Wiesel, oggi, è un pacato signore di settantotto anni, dai capelli brizzolati, lo sguardo attento, intelligente. Vive negli Stati Uniti, dove insegna presso l’università di Boston.
Premio Nobel per la pace, nel 1986, Wiesel è uno dei pochi sopravvissuti alla tragedia dell’olocausto, che ancora si spende, in giro per il mondo, affinché nulla venga dimenticato.
Elie Wiesel era un fervente credente, prima di vedere crollare il proprio mondo, il proprio Dio, feriti, sanguinanti, sotto i colpi della barbarie nazionalsocialista.
Nato da ebrei ortodossi, a Sighet, in Romania, aveva quindici anni, quando, dopo l’annessione della città all’Ungheria, i nazisti deportarono gli ebrei ungheresi ad Auschwitz, uno dei più tristemente noti campi della morte, quello che, ancora oggi, a distanza di due, tre generazioni, evoca spettri e tormenti. La madre, ed una delle tre sorelle, vennero immediatamente “selezionate”, spedite nella camera a gas: Elie fu costretto a lavorare presso il complesso chimico di Buna Werke, nel sotto campo di Auschwitz III- Monowitz, poi trasferito a Buchenwald.
Wiesel ha all’attivo ben quaranta opere, ma questa, “La notte”, è certamente la più nota: viene in mente, quasi subito, quel sonno della ragione generante mostri, quello che colse l’Europa, sotto il sonnifero di demagogia e violenza somministrato da Hitler e seguaci. La sua testimonianza è singolare, differenziata, unica, seppur intrisa di rabbia, rassegnazione, disperazione, come tante. Una delle poche dalle quali sembrano riemergere, intatti, gli occhi spalancati dei cadaveri, lo spegnersi delle più elementari emozioni umane, soppiantate da una stremata lotta per la sopravvivenza.
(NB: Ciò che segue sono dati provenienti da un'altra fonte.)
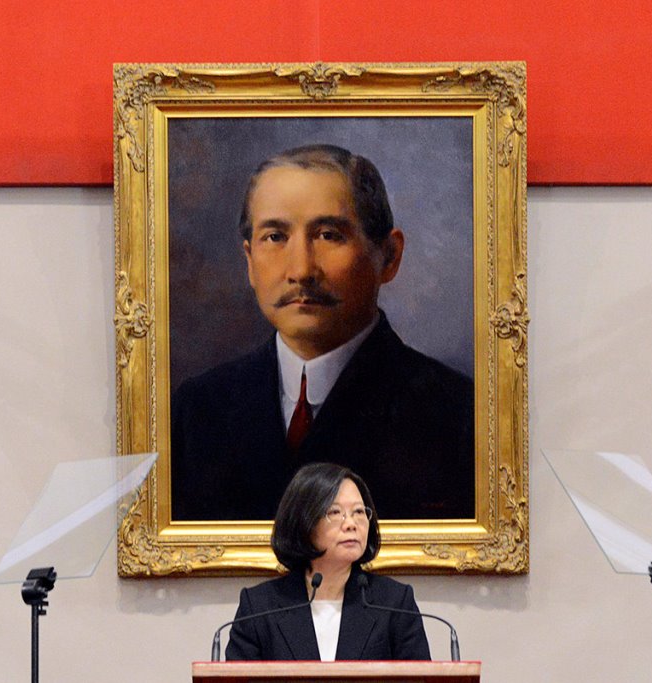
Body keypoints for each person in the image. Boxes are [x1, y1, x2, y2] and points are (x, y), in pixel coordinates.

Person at [171, 144, 475, 521]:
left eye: (329, 235)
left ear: (389, 256)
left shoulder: (456, 414)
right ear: (249, 261)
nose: (301, 270)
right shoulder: (197, 410)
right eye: (275, 237)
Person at [226, 463, 431, 661]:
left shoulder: (395, 603)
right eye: (335, 512)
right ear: (303, 521)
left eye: (359, 512)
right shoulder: (259, 608)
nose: (351, 524)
La notte, nato dall’incontro di Wiesel con François Mauriac, ripercorre, in maniera intensa, quel periodo determinante della vita dello scrittore, dalla vita nel ghetto, nutrito di Talmud, desideroso di essere iniziato alla Cabala, il cuore pronto a consacrasi all’Eterno, al passaggio nella palude dell’umanità, descritta per flash, momenti di puro orrore e vuoto esistenziale, fino alla drammatica liberazione, accompagnata, purtroppo, dalla morte del genitore, con lui nel campi, che tutto di sé aveva dato, pur di sopravvivere nel baratro dell’inferno. Leggendo le pagine di questo diario nero, cupo, disperato e allibito allo stesso tempo, assistiamo alla metamorfosi più atroce: dal ragazzino innocente, ignaro, emergerà infatti, a poco a poco, l’adulto scettico, tormentato, dubbioso, che finirà per fare terra bruciata attorno al suo cuore, vivendo una personale morte di Dio, di fronte alla scoperta del male assoluto.
Lo sguardo di Wiesel, nel raccontare quanto vissuto, è freddo, stremato, l’espressione del volto congelata su quella che dovette avere al momento della liberazione, scavata, allo stremo delle forze. Un testo affatto consolatorio, per nulla conciliatore, che denuncia, intatto nel tempo, l’atroce oblio della ragione durante gli anni della seconda guerra mondiale. Non c’è perdono, comprensione: solo tutta il dolore di chi ha visto, impotente, la propria famiglia, la propria gente, venire ingoiata nella gola di un mostro feroce ed ingordo.
Un testo da cui prendere appunti. Per il futuro, per tutti.